REDZIKOWO : En cas de conflit armé entre l'Otan et la Russie, les missiles russes risquent de tomber en premier sur le bouclier antimissile américain dans le nord de la Pologne, s'inquiètent les habitants de la région, alarmés par le conflit en Ukraine.
"Si un conflit armé grave éclate, la première frappe visera notre bouclier. Si des charges nucléaires tactiques sont utilisées, comme le bouclier n'est distant que de quelques kilomètres du centre ville, on peut s'imaginer ce qui nous arrivera", dit Ryszard Kwiatkowski, ancien maire adjoint de la ville de Slupsk qui compte quelque 90 000 habitants.
Washington soutient que l'installation, dans le village voisin de Redzikowo, qui doit devenir opérationnelle cette année, doit défendre l'Occident contre les missiles balistiques tirés par des pays tels que l'Iran.
Mais le président russe Vladimir Poutine n'en croit rien et voit dans le bouclier, comme dans d'autres installations militaires dans la région, une menace pour la Russie. Ce qui le conduit à exiger le retrait de l'Otan des pays d'Europe de l'Est, anciens satellites de l'URSS.
Critique convaincu du bouclier, dont l'installation avait commencé en 2016 à Redzikowo, près de Slupsk, M. Kwiatkowski avance plusieurs arguments contre cette installation. Il rejette l'argument selon lequel il s'agit d'un système défensif.
"À mon avis, il n'y pas de systèmes offensifs et défensifs, tous les systèmes militaires sont agressifs, dit-il. (...) Et face à ce système défensif de l'Otan il y a le système de notre adversaire potentiel, la Fédération de Russie, autrement dit les missiles Iskander installés récemment dans la région de Kaliningrad".
Missiles en 3 minutes
Missiles, ajoute le sexagénaire, capables d'arriver ici en trois minutes, alors que "personne ne sait comment évoluera la situation en Ukraine".
Il qualifie d'"absurde" la présentation de ce système comme devant combattre des missiles à longue portée pouvant venir du Proche-Orient et notamment d'Iran. "Il était dès le départ dirigé contre la Russie, maintenant on ne le cache plus", affirme-t-il.
Il regrette aussi que l'installation ait occupé un ancien aéroport désaffecté où l'on aurait pu créer une zone industrielle, et estime que sa présence décourage les gros investisseurs occidentaux.

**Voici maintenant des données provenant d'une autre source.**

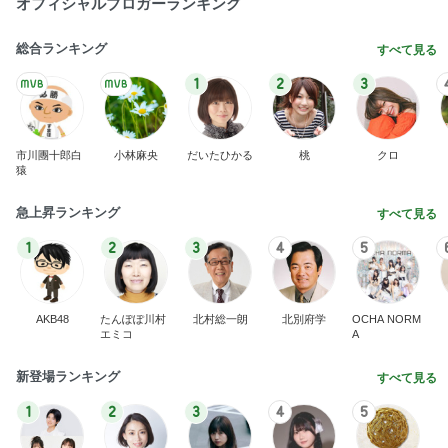
オフィシャルブロガーランキング
総合ランキング
すべて見る
1
2
3
市川團十郎白
小林麻央
だいたひかる
桃
クロ
猿
急上昇ランキング
すべて見る
1
2
3
4
5
AKB48
たんぽぽ川村
北村総一朗
北別府学
OCHA NORM
エミコ
A
新登場ランキング
すべて見る
1
2
3
4
5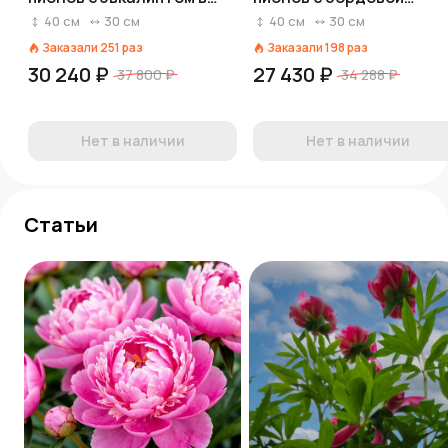
корзине
лентой
40
см
30
см
40
см
30
см
Заказали
251
раз
Заказали
198
раз
30 240 ₽
27 430 ₽
37 800 ₽
34 288 ₽
Нет в наличии
Нет в наличии
Статьи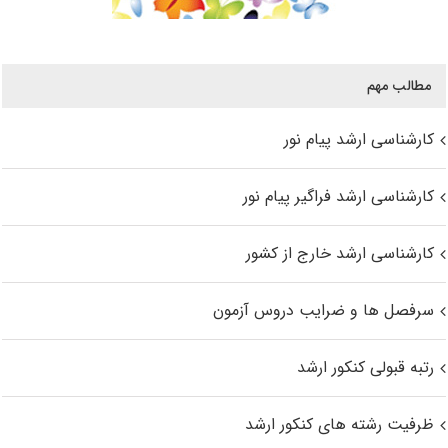
مطالب مهم
کارشناسی ارشد پیام نور
کارشناسی ارشد فراگیر پیام نور
کارشناسی ارشد خارج از کشور
سرفصل ها و ضرایب دروس آزمون
رتبه قبولی کنکور ارشد
ظرفیت رشته های کنکور ارشد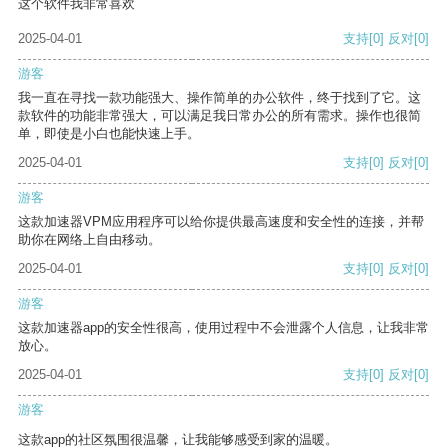
这个软件我非常喜欢
2025-04-01
支持
[0]
反对
[0]
游客
我一直在寻找一款功能强大、操作简单的办公软件，终于找到了它。这
款软件的功能非常强大，可以满足我日常办公的所有需求。操作也很简
单，即使是小白也能快速上手。
2025-04-01
支持
[0]
反对
[0]
游客
这款加速器VPM应用程序可以给你提供最高速度和安全性的连接，并帮
助你在网络上自由移动。
2025-04-01
支持
[0]
反对
[0]
游客
这款加速器app的安全性很高，使用过程中不会泄露个人信息，让我非常
放心。
2025-04-01
支持
[0]
反对
[0]
游客
这款app的社区氛围很温馨，让我能够感受到家的温暖。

Si certains habitants - la plupart restent indifférents - partagent ses craintes, les manifestations locales contre la présence du bouclier n'ont jamais rassemblé plus de quelques dizaines de personnes, reconnait Kwiatkowski.
Mais la situation vient de changer. "Jusqu'à récemment, je n'ai pas ressenti d'inquiétude concernant le bouclier, mais l'attaque contre l'Ukraine montre qu'on ne peut être sûr de rien", dit Tomasz Czescik, archéologue et journaliste de 47 ans.
«Cible numéro un pour Poutine»
"Poutine a dit plus d'une fois que cette base en Pologne, distante d'à peine 230 km de la frontière russe, n'aurait pas dû être créée (...) que les missiles d'ici peuvent transporter aussi des charges offensives", poursuit-il.
"Quand je parle aujourd'hui avec mes camarades à Slupsk, on entend dire que nous sommes maintenant pour Poutine la cible numéro un après l'Ukraine", soupire l'homme.
Peut-être parce qu'elle s'intéresse moins à l'actualité politique, comme elle le souligne elle-même, Ewa Trap, retraitée active et présidente du club de personnes âgées, reste sereine.
"Je me sens plus en sécurité que s'il n'était pas là", dit-elle.
"Je suis quelqu'un de simple, modeste, je ne pense pas aux problèmes distants. Du coup je vis bien et je ne ressens pas d'inquiétude", assure la vieille dame.
Le bouclier antimissile de la base de Redzikowo doit devenir opérationnel en 2022.